Hardman & Co Analyst Mike Foster joins DirectorsTalk to discuss Secure Income REITs. Mike explains the name of the research report, the companies it covers, the cycle, dividend yields, attraction and risks and the performance these types of assets gave last cycle.
“Secure income” REITs have created wealth rather than merely preserving it. Through the cycle – even investing in 2007, i.e. at the top – our proxy for “secure real estate assets” (primary medical real estate) beat bonds, equities and other real estate by a handsome margin, and with lower annual volatility. Even in the five difficult years from end-2007, Primary Health Properties (PHP), a REIT that invests in localised primary hub medical healthcare assets, generated a total annual return on assets of 5.6%, well above the 0.5% from All-property.
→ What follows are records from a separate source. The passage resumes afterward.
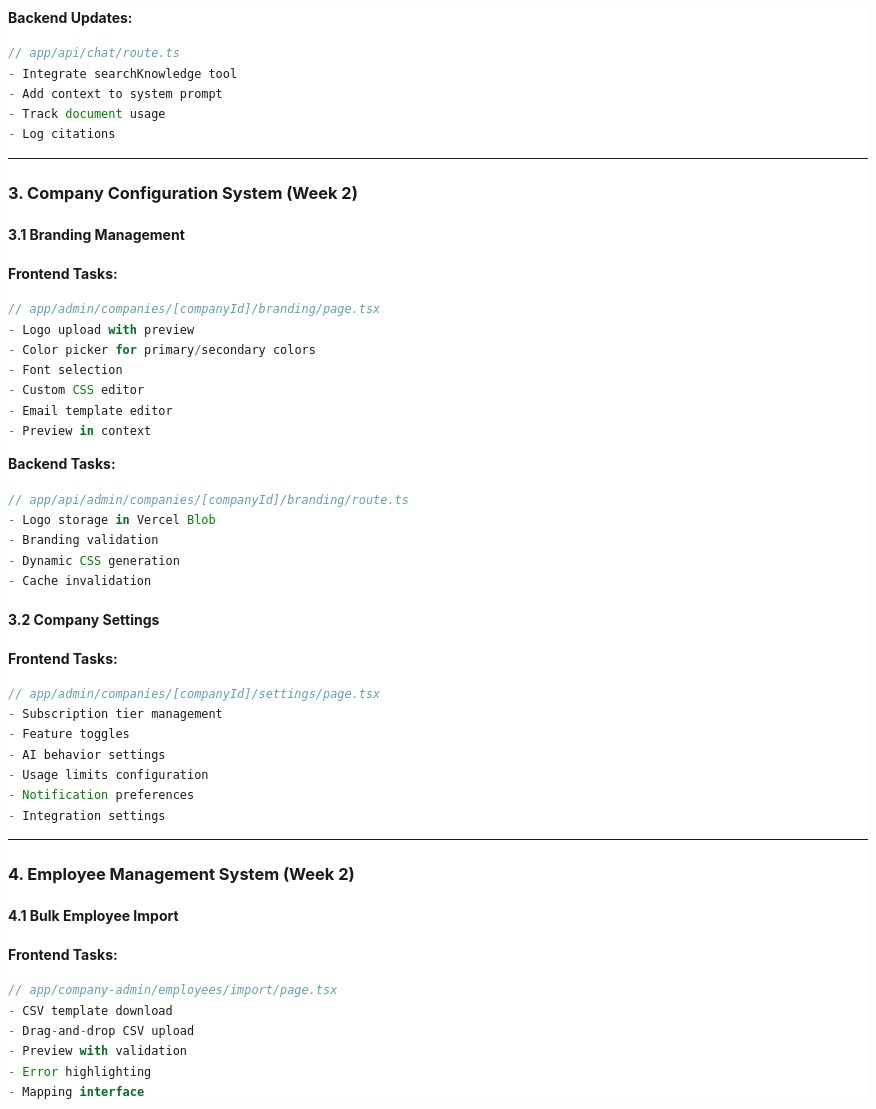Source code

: **Backend Updates:**
```typescript
// app/api/chat/route.ts
- Integrate searchKnowledge tool
- Add context to system prompt
- Track document usage
- Log citations
```

---

### 3. Company Configuration System (Week 2)

#### 3.1 Branding Management
**Frontend Tasks:**
```typescript
// app/admin/companies/[companyId]/branding/page.tsx
- Logo upload with preview
- Color picker for primary/secondary colors
- Font selection
- Custom CSS editor
- Email template editor
- Preview in context
```

**Backend Tasks:**
```typescript
// app/api/admin/companies/[companyId]/branding/route.ts
- Logo storage in Vercel Blob
- Branding validation
- Dynamic CSS generation
- Cache invalidation
```

#### 3.2 Company Settings
**Frontend Tasks:**
```typescript
// app/admin/companies/[companyId]/settings/page.tsx
- Subscription tier management
- Feature toggles
- AI behavior settings
- Usage limits configuration
- Notification preferences
- Integration settings
```

---

### 4. Employee Management System (Week 2)

#### 4.1 Bulk Employee Import
**Frontend Tasks:**
```typescript
// app/company-admin/employees/import/page.tsx
- CSV template download
- Drag-and-drop CSV upload
- Preview with validation
- Error highlighting
- Mapping interface
```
Asset values are attractive. The REITs assessed have an average NIY (net initial yield) of 5.5% mean and 5.3% median, which is above the market as a whole (5.0%). That gives them a good investor income “head start”. It supports the assets’ valuation prospects and, more importantly, makes for a great engine to drive dividend pay-outs. We think slowing global economic trends point to a repeat of this, with rising (not falling) returns for investors in UK REITs focused on secure income streams. We look at the macroeconomic trends relevant to ratings of such REITs, and assess a range of 17 UK REITs seeking such income streams. Dividends are the surest drivers to sustained, cash-backed total returns and the REITs we assess here offer attractive dividend characteristics. We conclude that now is the time to seek vehicles with visible long-term income streams.